Saved entries:
--------------------------------

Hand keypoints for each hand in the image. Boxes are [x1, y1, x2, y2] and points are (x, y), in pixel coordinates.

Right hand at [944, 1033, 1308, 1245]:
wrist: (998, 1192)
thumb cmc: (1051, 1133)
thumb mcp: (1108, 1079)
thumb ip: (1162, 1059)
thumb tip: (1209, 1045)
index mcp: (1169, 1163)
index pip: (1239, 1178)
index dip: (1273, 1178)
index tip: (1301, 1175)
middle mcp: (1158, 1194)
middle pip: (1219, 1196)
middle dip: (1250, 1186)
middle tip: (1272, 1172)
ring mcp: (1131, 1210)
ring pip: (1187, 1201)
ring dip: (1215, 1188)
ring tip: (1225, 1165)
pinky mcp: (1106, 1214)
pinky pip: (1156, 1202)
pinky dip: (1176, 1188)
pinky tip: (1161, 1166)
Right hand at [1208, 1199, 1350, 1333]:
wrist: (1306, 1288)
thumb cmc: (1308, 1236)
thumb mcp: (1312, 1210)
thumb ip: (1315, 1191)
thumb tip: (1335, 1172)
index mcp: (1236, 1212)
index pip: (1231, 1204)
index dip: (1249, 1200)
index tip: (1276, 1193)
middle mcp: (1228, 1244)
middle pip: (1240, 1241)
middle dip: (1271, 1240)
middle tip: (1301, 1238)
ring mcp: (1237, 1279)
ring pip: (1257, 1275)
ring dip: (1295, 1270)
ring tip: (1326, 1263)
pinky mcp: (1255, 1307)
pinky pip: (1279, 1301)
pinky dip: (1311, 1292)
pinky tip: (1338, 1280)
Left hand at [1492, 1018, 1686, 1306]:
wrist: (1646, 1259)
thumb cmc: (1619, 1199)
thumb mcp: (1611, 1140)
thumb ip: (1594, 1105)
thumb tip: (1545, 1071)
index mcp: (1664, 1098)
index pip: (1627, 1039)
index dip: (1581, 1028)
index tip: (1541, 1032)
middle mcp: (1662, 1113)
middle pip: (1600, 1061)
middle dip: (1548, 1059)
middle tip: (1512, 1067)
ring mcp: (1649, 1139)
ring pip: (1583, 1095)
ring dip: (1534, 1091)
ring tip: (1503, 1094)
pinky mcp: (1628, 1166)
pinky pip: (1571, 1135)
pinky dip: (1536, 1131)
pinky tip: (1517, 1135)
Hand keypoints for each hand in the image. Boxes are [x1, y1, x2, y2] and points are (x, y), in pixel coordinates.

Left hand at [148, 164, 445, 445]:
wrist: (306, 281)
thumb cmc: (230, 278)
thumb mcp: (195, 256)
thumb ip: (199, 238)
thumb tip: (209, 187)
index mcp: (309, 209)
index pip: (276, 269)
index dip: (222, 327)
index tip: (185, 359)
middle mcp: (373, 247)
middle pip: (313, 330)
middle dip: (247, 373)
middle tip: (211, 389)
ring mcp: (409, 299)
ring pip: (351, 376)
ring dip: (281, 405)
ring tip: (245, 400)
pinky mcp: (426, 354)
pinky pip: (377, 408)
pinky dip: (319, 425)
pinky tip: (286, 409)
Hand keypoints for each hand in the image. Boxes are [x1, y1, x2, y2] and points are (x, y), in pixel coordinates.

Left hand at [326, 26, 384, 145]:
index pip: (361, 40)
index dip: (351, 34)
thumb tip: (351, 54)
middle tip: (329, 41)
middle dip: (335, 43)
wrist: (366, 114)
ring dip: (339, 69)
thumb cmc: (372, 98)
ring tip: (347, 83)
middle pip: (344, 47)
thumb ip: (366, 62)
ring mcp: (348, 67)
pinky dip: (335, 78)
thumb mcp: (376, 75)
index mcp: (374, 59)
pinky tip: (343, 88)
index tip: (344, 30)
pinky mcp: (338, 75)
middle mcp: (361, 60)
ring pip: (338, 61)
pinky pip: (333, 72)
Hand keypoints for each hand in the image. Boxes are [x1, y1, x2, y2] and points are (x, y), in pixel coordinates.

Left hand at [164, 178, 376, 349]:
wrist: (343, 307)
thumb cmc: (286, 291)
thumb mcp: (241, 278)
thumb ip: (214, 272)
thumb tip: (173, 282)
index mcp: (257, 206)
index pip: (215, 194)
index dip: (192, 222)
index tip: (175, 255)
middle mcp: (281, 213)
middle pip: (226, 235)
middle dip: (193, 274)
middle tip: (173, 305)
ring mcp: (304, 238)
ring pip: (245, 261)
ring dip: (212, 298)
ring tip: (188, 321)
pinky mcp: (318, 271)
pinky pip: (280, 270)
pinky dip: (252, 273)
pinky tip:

--------------------------------

= Exercise requirements =
Output the full set of entries exactly as they were given.

= Reply to the task =
Hand keypoints for each hand in the image. Boxes are [x1, y1, x2, y2] and points are (x, y), in pixel coordinates.

Right hand at [944, 1033, 1308, 1245]:
wrist: (998, 1192)
thumb cmc: (1051, 1133)
thumb mcp: (1108, 1079)
thumb ip: (1162, 1059)
thumb tip: (1209, 1045)
index mcp: (1169, 1163)
index pip: (1239, 1178)
index dip: (1273, 1178)
index tip: (1301, 1175)
middle mcp: (1158, 1194)
middle pip: (1219, 1196)
middle dip: (1250, 1186)
middle tip: (1272, 1172)
ring mcp: (1131, 1210)
ring pip: (1187, 1201)
ring dip: (1215, 1188)
ring tip: (1225, 1165)
pinky mcp: (1106, 1214)
pinky pip: (1156, 1202)
pinky dip: (1176, 1188)
pinky tip: (1161, 1166)
Right hand at [1208, 1199, 1350, 1333]:
wrist: (1306, 1288)
thumb cmc: (1308, 1236)
thumb mcp: (1312, 1210)
thumb ip: (1315, 1191)
thumb tip: (1335, 1172)
index mcp: (1236, 1212)
index pip: (1231, 1204)
index dip: (1249, 1200)
index tip: (1276, 1193)
middle mcp: (1228, 1244)
middle pip: (1240, 1241)
middle dip: (1271, 1240)
middle tip: (1301, 1238)
ring mcp: (1237, 1279)
ring pip: (1257, 1275)
ring dip: (1295, 1270)
ring tip: (1326, 1263)
pinky mcp: (1255, 1307)
pinky pip: (1279, 1301)
pinky dip: (1311, 1292)
pinky tip: (1338, 1280)
Left hand at [1492, 1018, 1686, 1306]:
wrist: (1646, 1259)
thumb cmc: (1619, 1199)
thumb mcp: (1611, 1140)
thumb ip: (1594, 1105)
thumb tip: (1545, 1071)
index mcp: (1664, 1098)
index pip: (1627, 1039)
index dip: (1581, 1028)
index tip: (1541, 1032)
middle mcp: (1662, 1113)
middle pip: (1600, 1061)
middle dip: (1548, 1059)
middle tip: (1512, 1067)
ring mcp: (1649, 1139)
ring pip: (1583, 1095)
ring dip: (1534, 1091)
ring tip: (1503, 1094)
pinky mcp: (1628, 1166)
pinky pip: (1571, 1135)
pinky dip: (1536, 1131)
pinky tip: (1517, 1135)
Hand keypoints for each hand in the image. Boxes are [x1, y1, x2, y2] and points are (x, y), in pixel coordinates.

Left hand at [148, 164, 445, 445]:
wrist: (306, 281)
thumb cmc: (230, 278)
thumb mcp: (195, 256)
thumb ip: (199, 238)
thumb tip: (209, 187)
index mcp: (309, 209)
index pip: (276, 269)
index dip: (222, 327)
index tip: (185, 359)
middle mcp: (373, 247)
middle pip: (313, 330)
middle dip: (247, 373)
middle tip: (211, 389)
ring mcp: (409, 299)
ring pip: (351, 376)
ring dip: (281, 405)
ring tip: (245, 400)
pinky mcp: (426, 354)
pinky pip: (377, 408)
pinky dip: (319, 425)
pinky tip: (286, 409)
Hand keypoints for each hand in the image. Boxes are [x1, y1, x2, y2] and points are (x, y), in pixel coordinates.

Left hand at [326, 26, 384, 145]:
index pip: (361, 40)
index dip: (351, 34)
thumb tip: (351, 54)
middle tip: (329, 41)
middle dip: (335, 43)
wrist: (366, 114)
ring dip: (339, 69)
thumb cmc: (372, 98)
ring tip: (347, 83)
middle pip: (344, 47)
thumb ip: (366, 62)
ring mcp: (348, 67)
pinky dip: (335, 78)
thumb mcp: (376, 75)
index mcp: (374, 59)
pinky tip: (343, 88)
index tip: (344, 30)
pinky mcp: (338, 75)
middle mcp: (361, 60)
ring pip: (338, 61)
pinky pip: (333, 72)
Hand keypoints for each hand in the image. Boxes are [x1, y1, x2, y2] and points are (x, y), in pixel coordinates.

Left hand at [164, 178, 376, 349]:
wrist: (343, 307)
thumb cmc: (286, 291)
thumb mcp: (241, 278)
thumb ip: (214, 272)
thumb tip: (173, 282)
index mcp: (257, 206)
index pip: (215, 194)
index dip: (192, 222)
index tip: (175, 255)
middle mcp: (281, 213)
middle pip: (226, 235)
middle dip: (193, 274)
middle tip: (173, 305)
ring mcp: (304, 238)
ring pip: (245, 261)
ring dip: (212, 298)
ring tip: (188, 321)
pinky mcp: (318, 271)
pinky pip: (280, 270)
pinky dip: (252, 273)
pinky tip:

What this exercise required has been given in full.